ML Systems/Infrastructure Engineer in London employer: EPIC Centre
Contact Detail:
EPIC Centre Recruiting Team
StudySmarter Expert Advice π€«
We think this is how you could land ML Systems/Infrastructure Engineer in London
β¨Tip Number 1
Network, network, network! Get out there and connect with folks in the industry. Attend meetups, webinars, or even just grab a coffee with someone who works in ML or infrastructure. You never know who might have the inside scoop on job openings!
β¨Tip Number 2
Show off your skills! Create a portfolio showcasing your projects, especially those involving GPU programming or distributed deep learning. This will give potential employers a taste of what you can do and set you apart from the crowd.
β¨Tip Number 3
Donβt be shy about reaching out directly to companies like Oriole. A quick email or LinkedIn message expressing your interest can go a long way. Plus, applying through our website shows you're serious about joining the team!
β¨Tip Number 4
Prepare for interviews by brushing up on your technical skills and understanding of communication libraries and protocols. Practice explaining your past projects and how they relate to the role. Confidence is key, so get ready to shine!
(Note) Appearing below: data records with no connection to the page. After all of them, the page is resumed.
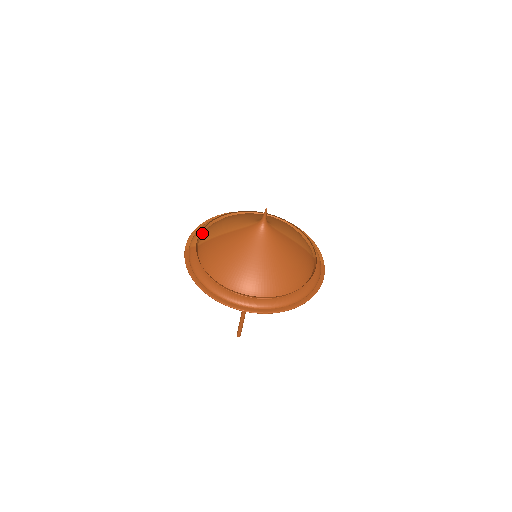
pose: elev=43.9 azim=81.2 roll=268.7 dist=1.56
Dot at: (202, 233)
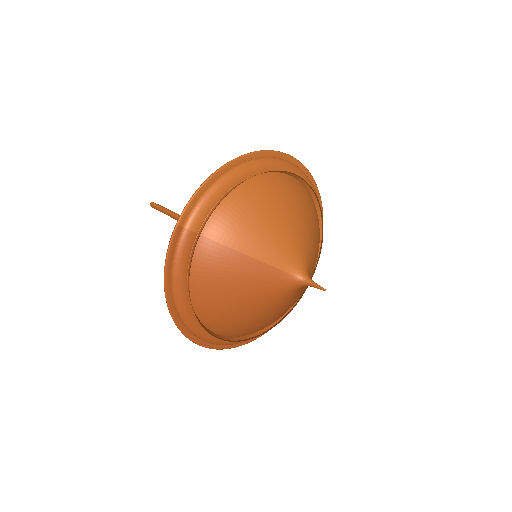
Dot at: (215, 205)
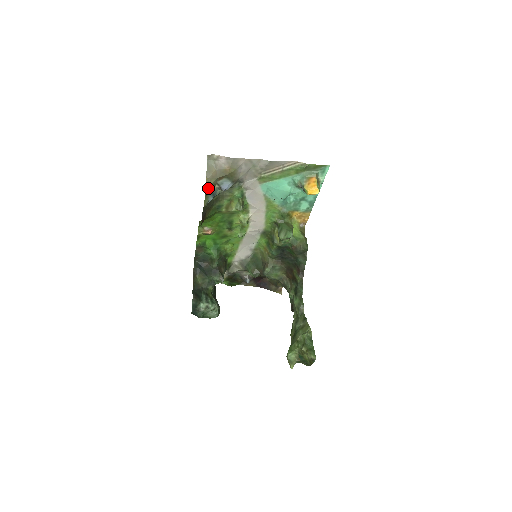
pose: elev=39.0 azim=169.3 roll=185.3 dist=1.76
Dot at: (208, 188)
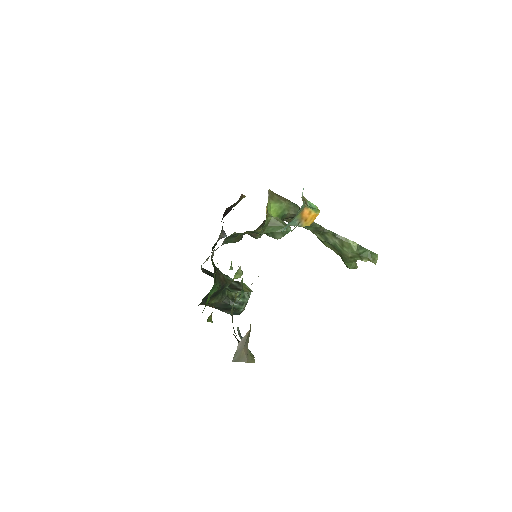
Dot at: (251, 358)
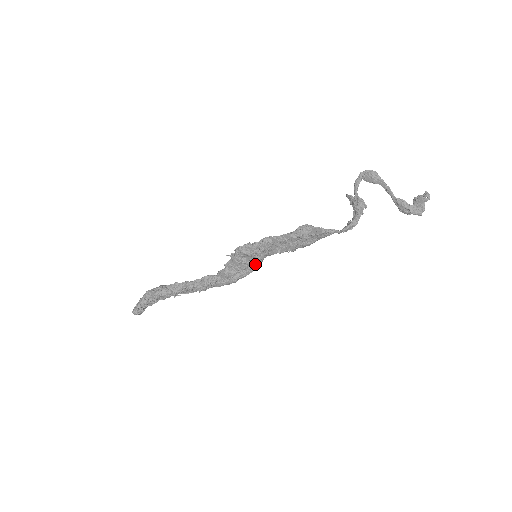
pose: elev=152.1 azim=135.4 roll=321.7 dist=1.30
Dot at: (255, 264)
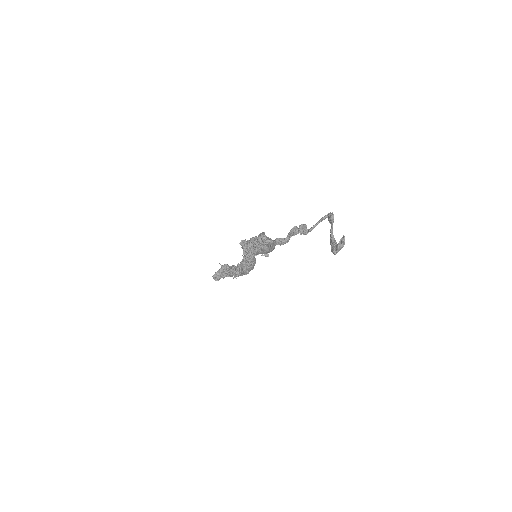
Dot at: (249, 259)
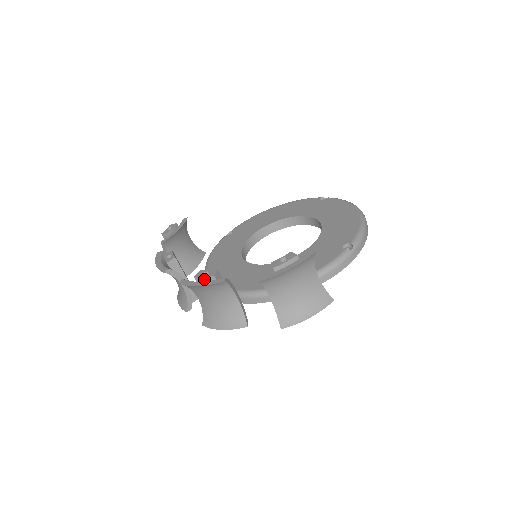
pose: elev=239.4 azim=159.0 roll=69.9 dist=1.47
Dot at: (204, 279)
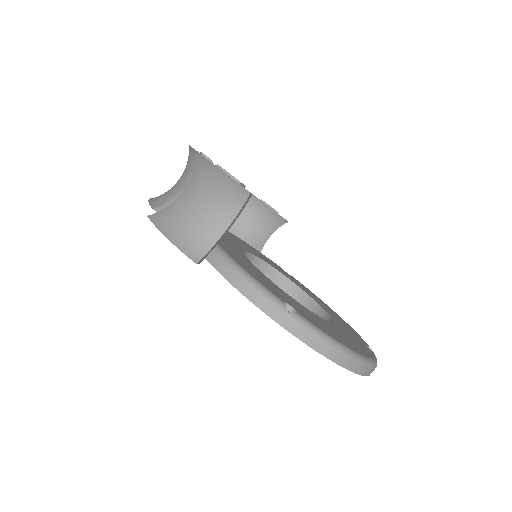
Dot at: occluded
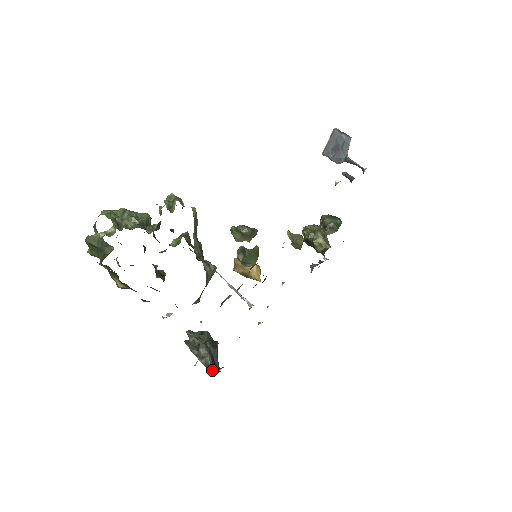
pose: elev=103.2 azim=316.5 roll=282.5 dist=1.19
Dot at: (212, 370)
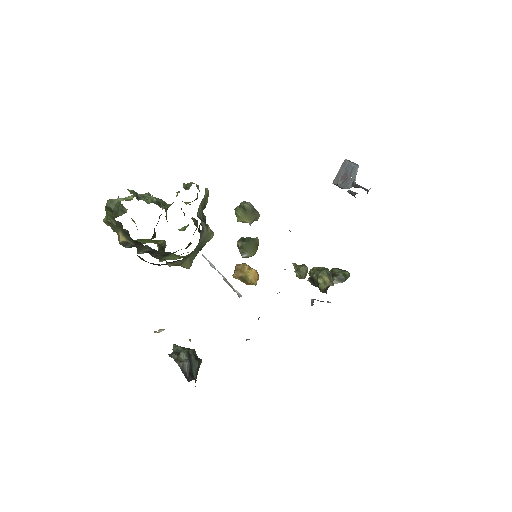
Dot at: (187, 377)
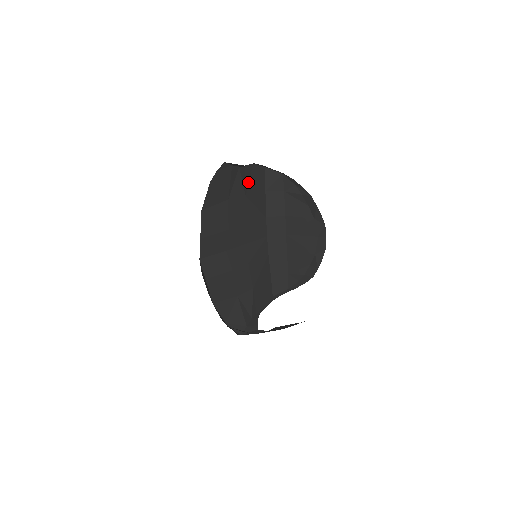
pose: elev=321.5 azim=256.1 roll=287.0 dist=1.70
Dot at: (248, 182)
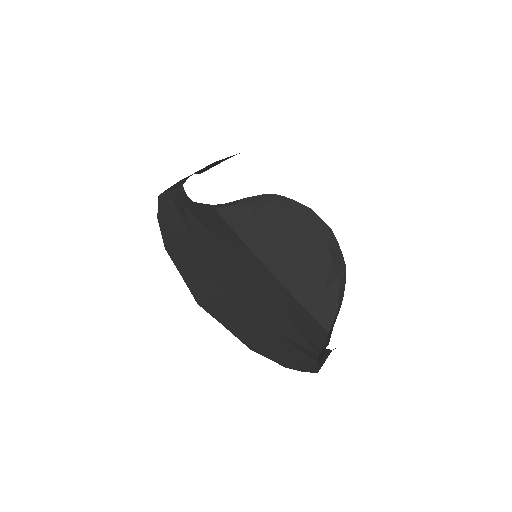
Dot at: (204, 220)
We think you need these skills to ace ML Systems/Infrastructure Engineer in London
Some tips for your application π«‘
Tailor Your CV: Make sure your CV is tailored to the ML Systems/Infrastructure Engineer role. Highlight your experience with C++, Python, and GPU programming, as well as any relevant projects that showcase your skills in high-performance computing.
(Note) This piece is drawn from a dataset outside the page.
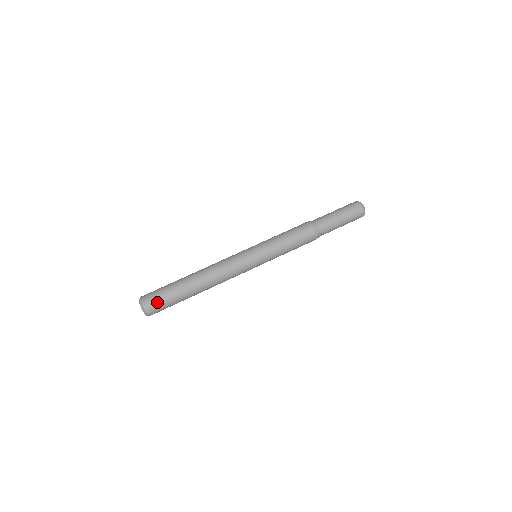
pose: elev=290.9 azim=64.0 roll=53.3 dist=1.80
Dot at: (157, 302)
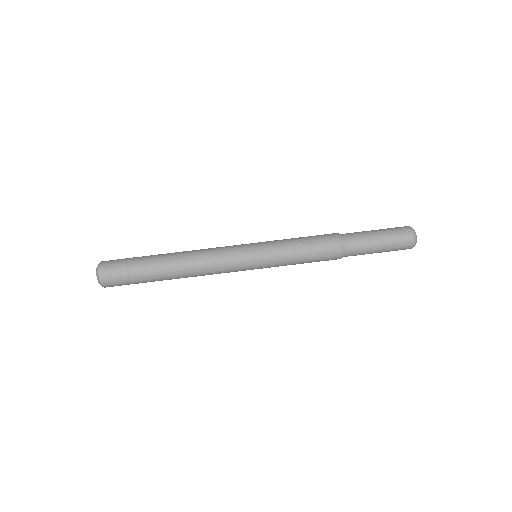
Dot at: (117, 278)
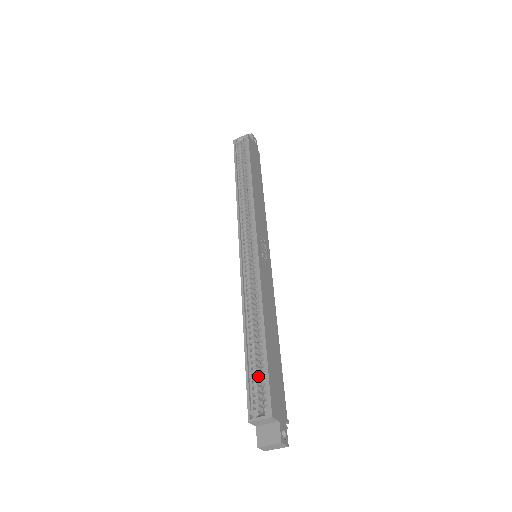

Craft a Compelling Cover Letter: Your cover letter is your chance to shine! Use it to explain why you're passionate about AI/ML and how your background makes you a perfect fit for our team. Donβt forget to mention specific experiences that relate to the job description.
Showcase Your Projects: If you've worked on any projects involving distributed deep learning or GPU optimization, make sure to include them in your application. We love seeing real-world applications of your skills, so donβt hold back!
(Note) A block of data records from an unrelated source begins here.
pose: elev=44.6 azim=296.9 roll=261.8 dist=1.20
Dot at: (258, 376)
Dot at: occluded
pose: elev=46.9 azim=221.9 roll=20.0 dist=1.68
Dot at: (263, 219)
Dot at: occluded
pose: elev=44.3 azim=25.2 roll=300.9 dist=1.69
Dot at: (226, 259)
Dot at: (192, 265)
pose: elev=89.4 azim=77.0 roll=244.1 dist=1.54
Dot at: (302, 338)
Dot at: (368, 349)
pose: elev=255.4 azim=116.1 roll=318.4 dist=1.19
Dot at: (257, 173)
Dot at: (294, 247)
Apply Through Our Website: We encourage you to apply through our website for the best chance of getting noticed. Itβs super easy, and youβll be able to keep track of your application status directly with us!
How to prepare for a job interview at EPIC Centre
β¨Know Your Tech Inside Out
Make sure youβre well-versed in C++ and Python, as well as GPU programming with CUDA. Brush up on your knowledge of communication libraries like NCCL and OpenMPI, and be ready to discuss your hands-on experience with debugging tools. This will show that youβre not just familiar with the tech but can also apply it effectively.
β¨Showcase Your Problem-Solving Skills
Prepare to discuss specific challenges you've faced in previous projects, especially those related to performance bottlenecks in GPU applications. Use examples that highlight your ability to profile, benchmark, and debug effectively. This will demonstrate your analytical skills and how you approach complex problems.
β¨Collaborate Like a Pro
Since this role involves working closely with hardware and software teams, be ready to talk about your collaborative experiences. Share examples of how youβve integrated different systems or worked on cross-functional teams. This will illustrate your teamwork skills and your ability to contribute to system-level architecture decisions.
β¨Understand the Bigger Picture
Familiarise yourself with Oriole's mission and how your role as an ML Systems/Infrastructure Engineer fits into their vision of revolutionising data centres. Being able to articulate how your work contributes to accelerating AI in a low carbon world will set you apart and show your genuine interest in the company.